Auch unter den Bedingungen der
Corona-Pandemie hätten Versammlungen nicht pauschal verboten werden dürfen. Ausnahmen mussten jedenfalls im Frühjahr 2020 möglich und deren Voraussetzungen klar geregelt sein, wie am Mittwoch das Bundesverwaltungsgericht in Leipzig entschied.
Es verwarf damit das Versammlungsverbot der sächsischen Coronaschutzverordnung vom 17. April 2020 als unverhältnismäßig. Einschränkungen der Versammlungsfreiheit wegen einer Pandemie sind danach aber zulässig und können auf das Infektionsschutzgesetz gestützt werden. (Az: 3 CN 1.22)
Nach der Verordnung waren alle Veranstaltungen, Versammlungen und sonstige Ansammlungen untersagt. Die Landkreise und kreisfreien Städte konnten im Einzelfall aber Ausnahmen für Kundgebungen genehmigen, wenn dies aus infektionsschutzrechtlicher Sicht vertretbar war.
"Jetzt müssen wir im Nachgang diskutieren, ob alle Maßnahmen sinnvoll waren", so der gesundheitspolitische Sprecher der FDP, Andrew Ullmann.06.04.2023 | 4:43 min
Gericht: Versammlungsfreiheit ist Grundrecht
Hierzu bestätigte das Bundesverwaltungsgericht zunächst, dass eine Pandemie Einschränkungen der Versammlungsfreiheit rechtfertigen könne. Zulässig habe das Land Sachsen sich hierbei auf das Infektionsschutzgesetz gestützt. Es habe das Risiko für Leben und Gesundheit weiterhin als hoch einschätzen und dabei auch davon ausgehen dürfen, dass Abstandsgebote oder andere Schutzauflagen die Ausbreitung des Coronavirus nicht vergleichbar hätten verlangsamen können wie das Verbot.
Allerdings gehöre die Versammlungsfreiheit zu den grundlegenden Rechten des Grundgesetzes. Im Laufe des Jahres 2020 habe sich die Infektionsgeschwindigkeit auch nach Einschätzung des Freistaats Sachsen selbst aber verlangsamt. Vor diesem Hintergrund sei ein generelles Versammlungsverbot nicht mehr gerechtfertigt gewesen, befand das Bundesverwaltungsgericht.
Ausnahmen hätten klar geregelt werden müssen
Die Einschränkung dieses Grundrechts sei auch durch die Ausnahmeregelung der sächsischen Verordnung aber "nur unwesentlich" gemildert worden. Denn die Verordnung habe nicht die Voraussetzungen geregelt, unter denen eine Ausnahme möglich war. Vielmehr sei dies in das freie Ermessen der örtlichen Behörden gestellt worden.

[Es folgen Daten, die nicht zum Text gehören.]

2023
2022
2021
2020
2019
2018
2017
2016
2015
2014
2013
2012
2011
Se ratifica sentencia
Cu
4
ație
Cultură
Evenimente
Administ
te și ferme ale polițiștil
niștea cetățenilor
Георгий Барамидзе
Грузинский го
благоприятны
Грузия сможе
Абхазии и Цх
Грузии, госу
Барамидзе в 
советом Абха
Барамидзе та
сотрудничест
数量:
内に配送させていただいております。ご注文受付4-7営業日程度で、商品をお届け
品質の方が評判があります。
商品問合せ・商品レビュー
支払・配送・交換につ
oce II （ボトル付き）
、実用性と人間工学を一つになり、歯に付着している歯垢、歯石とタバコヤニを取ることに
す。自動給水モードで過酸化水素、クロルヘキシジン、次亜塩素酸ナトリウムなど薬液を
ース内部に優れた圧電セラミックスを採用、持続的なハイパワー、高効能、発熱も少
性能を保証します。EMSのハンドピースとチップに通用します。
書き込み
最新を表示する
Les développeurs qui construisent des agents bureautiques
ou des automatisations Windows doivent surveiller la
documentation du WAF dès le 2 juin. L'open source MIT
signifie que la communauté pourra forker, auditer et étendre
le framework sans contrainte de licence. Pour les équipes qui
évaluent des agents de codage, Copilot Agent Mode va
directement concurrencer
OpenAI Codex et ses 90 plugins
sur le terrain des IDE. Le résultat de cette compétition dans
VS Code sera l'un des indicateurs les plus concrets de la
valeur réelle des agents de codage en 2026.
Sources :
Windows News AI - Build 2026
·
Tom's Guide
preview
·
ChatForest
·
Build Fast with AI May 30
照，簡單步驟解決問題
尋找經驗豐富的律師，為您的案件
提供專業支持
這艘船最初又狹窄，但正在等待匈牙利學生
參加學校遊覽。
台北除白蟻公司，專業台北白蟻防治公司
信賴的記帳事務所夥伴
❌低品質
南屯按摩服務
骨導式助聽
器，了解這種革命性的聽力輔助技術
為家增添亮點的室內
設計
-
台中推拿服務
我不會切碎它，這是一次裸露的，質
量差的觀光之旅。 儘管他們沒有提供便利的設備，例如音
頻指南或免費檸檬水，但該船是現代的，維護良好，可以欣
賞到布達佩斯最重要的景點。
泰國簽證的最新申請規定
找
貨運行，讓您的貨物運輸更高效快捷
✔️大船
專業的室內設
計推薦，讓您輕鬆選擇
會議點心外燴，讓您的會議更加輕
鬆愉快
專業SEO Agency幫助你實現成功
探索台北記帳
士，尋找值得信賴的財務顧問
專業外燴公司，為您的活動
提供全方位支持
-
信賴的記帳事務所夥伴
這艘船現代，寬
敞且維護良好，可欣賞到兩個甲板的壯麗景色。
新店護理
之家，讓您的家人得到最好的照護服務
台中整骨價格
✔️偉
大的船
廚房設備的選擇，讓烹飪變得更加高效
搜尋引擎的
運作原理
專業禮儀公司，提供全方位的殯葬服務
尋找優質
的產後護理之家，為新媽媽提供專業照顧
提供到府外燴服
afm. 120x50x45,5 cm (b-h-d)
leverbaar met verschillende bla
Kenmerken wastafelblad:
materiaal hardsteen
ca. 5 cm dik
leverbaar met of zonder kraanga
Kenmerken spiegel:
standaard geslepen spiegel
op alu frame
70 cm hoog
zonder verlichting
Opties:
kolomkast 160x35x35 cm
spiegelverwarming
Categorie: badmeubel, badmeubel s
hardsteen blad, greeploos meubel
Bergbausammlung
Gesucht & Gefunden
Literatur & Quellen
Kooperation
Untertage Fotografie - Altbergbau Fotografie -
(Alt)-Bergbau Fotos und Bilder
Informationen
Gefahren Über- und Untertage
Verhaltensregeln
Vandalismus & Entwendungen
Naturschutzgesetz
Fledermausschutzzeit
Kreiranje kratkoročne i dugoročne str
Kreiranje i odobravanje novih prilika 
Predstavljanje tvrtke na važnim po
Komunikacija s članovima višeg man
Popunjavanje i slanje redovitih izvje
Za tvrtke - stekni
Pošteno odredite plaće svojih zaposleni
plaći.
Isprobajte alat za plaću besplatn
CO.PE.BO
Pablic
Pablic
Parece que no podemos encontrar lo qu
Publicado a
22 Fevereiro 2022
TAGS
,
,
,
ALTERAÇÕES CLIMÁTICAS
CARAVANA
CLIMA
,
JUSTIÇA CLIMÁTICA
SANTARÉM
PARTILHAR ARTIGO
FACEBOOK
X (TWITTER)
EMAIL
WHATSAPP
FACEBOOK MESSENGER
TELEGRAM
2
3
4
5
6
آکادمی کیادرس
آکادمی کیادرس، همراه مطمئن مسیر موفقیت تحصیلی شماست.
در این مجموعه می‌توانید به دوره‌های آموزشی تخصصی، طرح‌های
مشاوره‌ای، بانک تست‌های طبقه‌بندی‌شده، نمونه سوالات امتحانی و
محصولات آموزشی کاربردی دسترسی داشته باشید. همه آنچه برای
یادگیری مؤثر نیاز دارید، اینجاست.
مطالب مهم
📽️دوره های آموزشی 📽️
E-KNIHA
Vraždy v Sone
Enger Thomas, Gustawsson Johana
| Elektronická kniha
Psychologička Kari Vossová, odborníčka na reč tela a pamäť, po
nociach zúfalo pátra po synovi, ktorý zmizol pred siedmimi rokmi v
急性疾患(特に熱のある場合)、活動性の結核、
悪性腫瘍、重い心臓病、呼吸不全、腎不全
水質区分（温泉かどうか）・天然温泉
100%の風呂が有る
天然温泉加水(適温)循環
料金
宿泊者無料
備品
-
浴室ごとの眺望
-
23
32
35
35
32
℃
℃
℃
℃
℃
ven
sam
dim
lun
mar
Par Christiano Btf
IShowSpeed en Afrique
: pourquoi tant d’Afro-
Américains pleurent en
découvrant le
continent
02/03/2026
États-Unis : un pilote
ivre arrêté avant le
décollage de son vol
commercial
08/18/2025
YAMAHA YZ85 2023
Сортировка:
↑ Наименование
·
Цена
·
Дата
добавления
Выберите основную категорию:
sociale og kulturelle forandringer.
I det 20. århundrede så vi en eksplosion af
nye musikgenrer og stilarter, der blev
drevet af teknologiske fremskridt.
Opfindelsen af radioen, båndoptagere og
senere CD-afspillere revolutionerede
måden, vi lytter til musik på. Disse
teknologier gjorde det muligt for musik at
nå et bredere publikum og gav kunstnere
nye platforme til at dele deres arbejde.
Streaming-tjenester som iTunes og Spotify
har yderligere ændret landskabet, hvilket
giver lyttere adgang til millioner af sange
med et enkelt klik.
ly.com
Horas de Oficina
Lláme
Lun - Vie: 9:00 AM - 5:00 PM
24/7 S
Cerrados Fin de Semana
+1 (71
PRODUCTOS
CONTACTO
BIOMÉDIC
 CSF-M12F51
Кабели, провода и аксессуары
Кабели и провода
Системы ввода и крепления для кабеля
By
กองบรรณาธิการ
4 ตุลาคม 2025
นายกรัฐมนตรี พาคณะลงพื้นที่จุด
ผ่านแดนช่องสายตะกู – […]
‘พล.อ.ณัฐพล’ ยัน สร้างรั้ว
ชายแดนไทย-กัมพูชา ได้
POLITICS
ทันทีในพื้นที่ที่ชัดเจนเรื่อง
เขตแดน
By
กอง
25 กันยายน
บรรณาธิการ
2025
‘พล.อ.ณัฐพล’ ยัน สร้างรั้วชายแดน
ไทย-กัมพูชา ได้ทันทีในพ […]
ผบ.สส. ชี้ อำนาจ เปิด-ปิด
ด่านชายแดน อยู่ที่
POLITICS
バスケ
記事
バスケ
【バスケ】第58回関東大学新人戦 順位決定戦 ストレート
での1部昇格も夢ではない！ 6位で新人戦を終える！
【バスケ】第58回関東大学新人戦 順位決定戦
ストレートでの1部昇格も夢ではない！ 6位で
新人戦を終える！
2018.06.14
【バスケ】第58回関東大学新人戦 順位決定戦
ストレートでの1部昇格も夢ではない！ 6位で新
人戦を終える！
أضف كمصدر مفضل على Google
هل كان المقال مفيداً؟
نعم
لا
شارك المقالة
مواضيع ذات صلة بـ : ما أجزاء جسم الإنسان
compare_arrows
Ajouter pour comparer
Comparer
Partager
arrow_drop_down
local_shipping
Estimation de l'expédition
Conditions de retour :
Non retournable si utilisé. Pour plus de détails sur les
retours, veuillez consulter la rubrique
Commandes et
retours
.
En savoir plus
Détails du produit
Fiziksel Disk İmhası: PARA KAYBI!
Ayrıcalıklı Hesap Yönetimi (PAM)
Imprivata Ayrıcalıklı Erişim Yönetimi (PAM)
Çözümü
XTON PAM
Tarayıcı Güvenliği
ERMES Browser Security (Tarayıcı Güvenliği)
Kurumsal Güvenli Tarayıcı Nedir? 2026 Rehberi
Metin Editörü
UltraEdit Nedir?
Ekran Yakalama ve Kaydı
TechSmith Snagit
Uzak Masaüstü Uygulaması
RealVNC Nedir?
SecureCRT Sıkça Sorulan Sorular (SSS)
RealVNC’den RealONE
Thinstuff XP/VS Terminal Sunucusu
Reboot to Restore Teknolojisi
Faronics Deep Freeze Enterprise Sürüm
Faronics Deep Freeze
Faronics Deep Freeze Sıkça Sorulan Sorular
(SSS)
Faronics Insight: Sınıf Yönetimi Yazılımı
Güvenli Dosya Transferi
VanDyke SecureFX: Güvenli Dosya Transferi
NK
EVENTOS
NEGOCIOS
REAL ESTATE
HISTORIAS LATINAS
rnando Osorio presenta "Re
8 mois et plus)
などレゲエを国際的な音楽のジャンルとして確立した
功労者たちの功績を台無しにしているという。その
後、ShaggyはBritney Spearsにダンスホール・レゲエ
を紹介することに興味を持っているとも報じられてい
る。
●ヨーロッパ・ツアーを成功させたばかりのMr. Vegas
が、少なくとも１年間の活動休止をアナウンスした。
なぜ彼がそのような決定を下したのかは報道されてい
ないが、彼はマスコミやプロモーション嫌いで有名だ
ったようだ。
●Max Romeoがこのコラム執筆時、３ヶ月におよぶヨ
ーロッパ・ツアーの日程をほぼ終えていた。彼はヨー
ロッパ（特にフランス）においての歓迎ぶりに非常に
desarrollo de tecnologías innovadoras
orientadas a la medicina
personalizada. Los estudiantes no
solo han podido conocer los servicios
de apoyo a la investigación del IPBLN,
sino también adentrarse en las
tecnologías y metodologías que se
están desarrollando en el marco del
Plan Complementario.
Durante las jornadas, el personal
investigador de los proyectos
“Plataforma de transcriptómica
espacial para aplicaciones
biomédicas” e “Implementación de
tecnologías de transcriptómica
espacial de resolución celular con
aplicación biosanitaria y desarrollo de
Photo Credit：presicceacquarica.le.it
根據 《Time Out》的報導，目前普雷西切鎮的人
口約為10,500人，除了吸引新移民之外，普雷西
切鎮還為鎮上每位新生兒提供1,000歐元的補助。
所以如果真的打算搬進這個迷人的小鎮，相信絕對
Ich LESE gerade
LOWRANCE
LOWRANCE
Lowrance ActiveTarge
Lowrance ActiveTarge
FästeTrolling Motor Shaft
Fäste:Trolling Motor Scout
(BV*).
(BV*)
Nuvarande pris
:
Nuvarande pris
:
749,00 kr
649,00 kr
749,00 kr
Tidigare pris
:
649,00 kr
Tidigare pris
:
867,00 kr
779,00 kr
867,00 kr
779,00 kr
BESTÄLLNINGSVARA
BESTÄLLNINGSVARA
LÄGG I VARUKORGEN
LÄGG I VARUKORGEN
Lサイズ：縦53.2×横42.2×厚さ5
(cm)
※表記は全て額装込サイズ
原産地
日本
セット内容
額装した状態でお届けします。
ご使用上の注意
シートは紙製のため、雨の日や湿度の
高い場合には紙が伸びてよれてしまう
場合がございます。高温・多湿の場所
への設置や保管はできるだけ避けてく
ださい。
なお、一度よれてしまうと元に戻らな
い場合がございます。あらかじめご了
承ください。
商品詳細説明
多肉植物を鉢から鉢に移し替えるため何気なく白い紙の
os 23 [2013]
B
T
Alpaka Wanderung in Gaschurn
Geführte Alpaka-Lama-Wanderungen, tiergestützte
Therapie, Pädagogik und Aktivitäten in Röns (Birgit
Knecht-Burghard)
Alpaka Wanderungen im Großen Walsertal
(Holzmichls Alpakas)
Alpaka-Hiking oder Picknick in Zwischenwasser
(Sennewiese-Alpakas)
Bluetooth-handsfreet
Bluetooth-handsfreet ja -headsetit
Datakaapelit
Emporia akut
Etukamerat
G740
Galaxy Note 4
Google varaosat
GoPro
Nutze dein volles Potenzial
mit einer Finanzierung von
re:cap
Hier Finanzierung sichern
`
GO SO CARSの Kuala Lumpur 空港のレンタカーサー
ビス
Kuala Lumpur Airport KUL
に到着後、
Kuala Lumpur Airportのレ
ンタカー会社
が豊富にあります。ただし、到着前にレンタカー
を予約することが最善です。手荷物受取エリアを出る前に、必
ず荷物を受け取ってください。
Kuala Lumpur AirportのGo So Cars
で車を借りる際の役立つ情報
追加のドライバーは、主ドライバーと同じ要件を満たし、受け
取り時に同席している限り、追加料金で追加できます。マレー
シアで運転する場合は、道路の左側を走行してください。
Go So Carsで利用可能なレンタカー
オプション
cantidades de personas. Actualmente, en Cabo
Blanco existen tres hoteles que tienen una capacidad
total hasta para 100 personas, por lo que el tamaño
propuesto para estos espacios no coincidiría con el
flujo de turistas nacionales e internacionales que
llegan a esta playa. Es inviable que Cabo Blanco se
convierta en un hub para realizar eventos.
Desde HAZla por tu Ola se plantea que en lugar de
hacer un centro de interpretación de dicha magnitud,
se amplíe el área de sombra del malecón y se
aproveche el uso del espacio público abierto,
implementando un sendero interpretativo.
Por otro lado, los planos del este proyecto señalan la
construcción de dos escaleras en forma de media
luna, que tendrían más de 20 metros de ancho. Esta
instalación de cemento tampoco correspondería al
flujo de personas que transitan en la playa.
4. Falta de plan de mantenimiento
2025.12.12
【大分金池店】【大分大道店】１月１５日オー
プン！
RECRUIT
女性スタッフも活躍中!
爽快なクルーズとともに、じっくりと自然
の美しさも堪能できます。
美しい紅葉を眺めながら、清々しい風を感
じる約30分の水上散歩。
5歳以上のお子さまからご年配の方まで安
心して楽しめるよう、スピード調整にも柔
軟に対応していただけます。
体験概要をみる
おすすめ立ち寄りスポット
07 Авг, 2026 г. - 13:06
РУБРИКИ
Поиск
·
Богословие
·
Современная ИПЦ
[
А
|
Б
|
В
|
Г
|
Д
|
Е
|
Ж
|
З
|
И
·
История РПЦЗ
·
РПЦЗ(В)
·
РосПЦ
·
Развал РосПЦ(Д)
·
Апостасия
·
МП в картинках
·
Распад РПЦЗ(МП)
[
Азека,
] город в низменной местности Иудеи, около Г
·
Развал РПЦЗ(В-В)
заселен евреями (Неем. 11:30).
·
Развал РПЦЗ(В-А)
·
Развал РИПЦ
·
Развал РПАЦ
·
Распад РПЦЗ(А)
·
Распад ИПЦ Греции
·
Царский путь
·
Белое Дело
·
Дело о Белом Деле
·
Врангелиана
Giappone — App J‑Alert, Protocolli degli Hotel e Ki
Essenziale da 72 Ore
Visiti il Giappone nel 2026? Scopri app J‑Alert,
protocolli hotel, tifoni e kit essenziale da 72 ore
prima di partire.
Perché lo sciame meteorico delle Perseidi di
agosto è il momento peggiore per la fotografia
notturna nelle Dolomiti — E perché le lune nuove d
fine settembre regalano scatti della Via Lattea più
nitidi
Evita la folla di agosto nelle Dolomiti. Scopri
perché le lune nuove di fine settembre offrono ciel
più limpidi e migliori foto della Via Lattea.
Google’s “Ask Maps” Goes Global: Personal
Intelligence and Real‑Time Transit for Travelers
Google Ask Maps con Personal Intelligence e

Stattdessen hätte der sächsische Verordnungsgeber selbst die Ausnahmen regeln müssen, erklärten die Leipziger Richter. In dem Urteil bestätigte das Bundesverwaltungsgericht zugleich die Anordnung, dass - mit bestimmten Ausnahmen - im öffentlichen Raum ein Mindestabstand von anderthalb Metern einzuhalten war.
Der Entscheidung lag ein Fall aus Sachsen zugrunde: Ein Mann aus Dresden hatte gegen eine sächsische Corona-Schutzverordnung geklagt. Sie ließ im April 2020 Ansammlungen nur mit vorheriger Genehmigung und einem Mindestabstand zwischen den Teilnehmern von 1,50 Meter zu. Andere Bundesländer hatten ähnliche Regelungen erlassen.
Gericht beurteilt Ländermaßnahmen unterschiedlich
Im vergangenen Jahr hatte das Bundesverwaltungsgericht bereits entschieden, dass die Ausgangsbeschränkungen in Bayern während der ersten Welle der Corona-Pandemie unverhältnismäßig gewesen sind (Az. 3 CN 2.21). Als mildere Corona-Maßnahme wären auch Kontaktbeschränkungen in Betracht gekommen. Sie hätten "die Adressaten weniger belastet", befanden die Richter.
Für Sachsen hatte das Gericht hingegen geurteilt, dass die Einschränkungen durch die dort geltende Corona-Schutzverordnung rechtmäßig waren (Az. 3 CN 1.21). Dabei ging es um verhängte Kontaktbeschränkungen sowie die Schließung von Sportstätten und Gastronomiebetrieben.